**Task directions:** Copy out the lines of the listing below word for word, starting with the line that contains "family: Dicruridae" and continuing through the last line of the listing.

* * *

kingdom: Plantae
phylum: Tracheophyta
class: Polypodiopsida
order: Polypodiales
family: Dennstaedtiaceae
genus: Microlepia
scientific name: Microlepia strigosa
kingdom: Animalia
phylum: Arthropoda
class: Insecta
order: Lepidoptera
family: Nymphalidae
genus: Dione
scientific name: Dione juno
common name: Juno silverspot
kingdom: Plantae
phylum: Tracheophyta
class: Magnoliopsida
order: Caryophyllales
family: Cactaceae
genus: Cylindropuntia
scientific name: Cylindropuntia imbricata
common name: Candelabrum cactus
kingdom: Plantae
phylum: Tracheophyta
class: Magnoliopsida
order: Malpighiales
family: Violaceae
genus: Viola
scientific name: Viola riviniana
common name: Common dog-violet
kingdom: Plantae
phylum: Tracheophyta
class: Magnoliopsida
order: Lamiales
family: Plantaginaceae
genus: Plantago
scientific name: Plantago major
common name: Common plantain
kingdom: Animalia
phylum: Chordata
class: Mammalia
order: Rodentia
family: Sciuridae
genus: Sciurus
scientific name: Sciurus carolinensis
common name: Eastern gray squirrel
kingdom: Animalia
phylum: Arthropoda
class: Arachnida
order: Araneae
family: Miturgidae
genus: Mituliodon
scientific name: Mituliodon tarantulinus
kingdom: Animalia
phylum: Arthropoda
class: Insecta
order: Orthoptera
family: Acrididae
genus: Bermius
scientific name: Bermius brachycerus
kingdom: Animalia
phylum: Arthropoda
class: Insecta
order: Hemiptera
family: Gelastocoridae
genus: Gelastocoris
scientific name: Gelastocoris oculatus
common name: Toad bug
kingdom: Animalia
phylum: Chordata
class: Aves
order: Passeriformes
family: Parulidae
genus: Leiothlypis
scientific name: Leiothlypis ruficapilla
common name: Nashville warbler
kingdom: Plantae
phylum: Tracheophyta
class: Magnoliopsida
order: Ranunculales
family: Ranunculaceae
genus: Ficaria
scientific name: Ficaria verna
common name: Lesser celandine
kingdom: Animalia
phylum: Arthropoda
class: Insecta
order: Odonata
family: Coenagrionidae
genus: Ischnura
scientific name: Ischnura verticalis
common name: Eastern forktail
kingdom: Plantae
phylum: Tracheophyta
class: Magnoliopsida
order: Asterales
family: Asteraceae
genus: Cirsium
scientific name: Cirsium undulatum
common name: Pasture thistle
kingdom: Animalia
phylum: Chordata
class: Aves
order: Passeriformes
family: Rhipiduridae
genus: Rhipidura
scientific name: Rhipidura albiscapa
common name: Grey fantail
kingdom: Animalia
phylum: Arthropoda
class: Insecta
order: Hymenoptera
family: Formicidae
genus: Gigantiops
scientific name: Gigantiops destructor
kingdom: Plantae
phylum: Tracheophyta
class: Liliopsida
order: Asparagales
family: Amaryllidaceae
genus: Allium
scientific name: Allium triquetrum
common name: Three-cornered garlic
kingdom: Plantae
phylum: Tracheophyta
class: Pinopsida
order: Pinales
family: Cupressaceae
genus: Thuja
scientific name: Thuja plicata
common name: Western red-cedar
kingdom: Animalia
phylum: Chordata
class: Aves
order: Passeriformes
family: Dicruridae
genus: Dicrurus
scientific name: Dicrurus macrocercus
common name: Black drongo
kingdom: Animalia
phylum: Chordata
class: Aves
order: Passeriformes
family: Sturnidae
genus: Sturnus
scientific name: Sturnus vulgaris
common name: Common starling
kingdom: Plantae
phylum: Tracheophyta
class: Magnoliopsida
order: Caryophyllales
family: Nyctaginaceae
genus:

* * *

**Problem solution:**
family: Dicruridae
genus: Dicrurus
scientific name: Dicrurus macrocercus
common name: Black drongo
kingdom: Animalia
phylum: Chordata
class: Aves
order: Passeriformes
family: Sturnidae
genus: Sturnus
scientific name: Sturnus vulgaris
common name: Common starling
kingdom: Plantae
phylum: Tracheophyta
class: Magnoliopsida
order: Caryophyllales
family: Nyctaginaceae
genus:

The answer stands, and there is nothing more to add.